Random (Dedans:166) – Mme de Salzmann e Luc Dietrich (1)

“Não posso ficar assim indefinidamente”, escreveu ele [Luc Dietrich] em 15 de janeiro de 1939. No mesmo dia, foi visitar a Sra. de Salzmann em Sèvres, onde ela morava. “Conversamos, e imediatamente me senti nutrido pelo que estava me ensinando. Tenho que ir em frente, deixar que o projeto se torne realidade para mim.

“Somos incapazes de ver a mentira em nós mesmos”, disse-lhe a Sra. de Salzmann em essência. Mentimos sem nem mesmo estarmos cientes disso porque estamos confusos.
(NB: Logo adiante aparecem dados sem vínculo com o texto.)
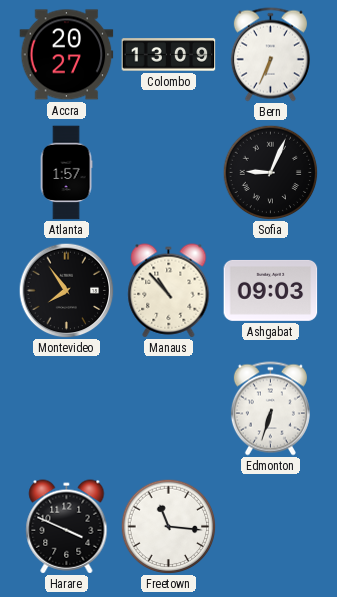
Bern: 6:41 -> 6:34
Nunca é a mesma pessoa falando por meio de nossa voz, mas uma sucessão de personagens diferentes, Pierre, Paul ou François, cada um dos quais, dependendo do momento, do humor e da situação, tem uma maneira diferente de sentir as coisas ou de se comportar em relação a nós mesmos e aos outros.

Temos que parar de mentir, parar de falar por falar, parar de deixar nosso mecanismo inconsciente nos guiar. Temos de parar de nos identificar com tudo o que não somos. Temos de interromper a cadeia interminável de impulsos e reações a esses impulsos. Caso contrário, em vez de avançarmos em nossa existência e em nosso conhecimento de nós mesmos, permaneceremos no mesmo lugar, fixados em um movimento ilusório, girando sobre nós mesmos como um parafuso sem fim.
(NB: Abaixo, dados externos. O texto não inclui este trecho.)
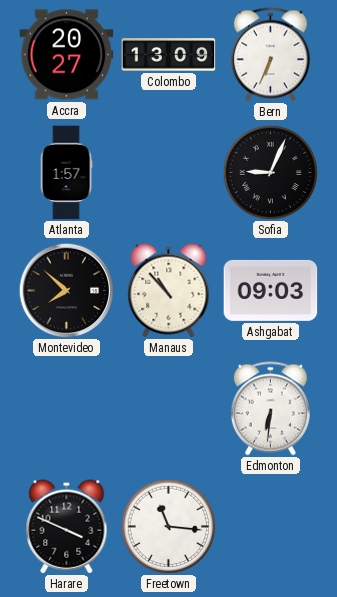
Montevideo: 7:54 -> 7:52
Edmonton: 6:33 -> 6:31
A Sra. de Salzmann sabia como acertar em cheio quando falava dessa maneira. Ela colocou o dedo na ferida, expondo as queixas e reprovações que Dietrich já estava inclinado a fazer por conta própria.

Ele voltou daquele dia profundamente afetado. A sensação de que algo decisivo estava prestes a acontecer com ele ficou mais clara. Gosto da Madame de Salzmann”, escreveu ele naquela noite, “ela é alguém, ela é alguém. Os últimos dias me deram uma sensação de realização, como o nascimento ou a promessa de um nascimento. Talvez a promessa de uma consciência? Vou tentar. Não posso enfatizar o suficiente o quanto preciso clarear minha cabeça, acordar, agir.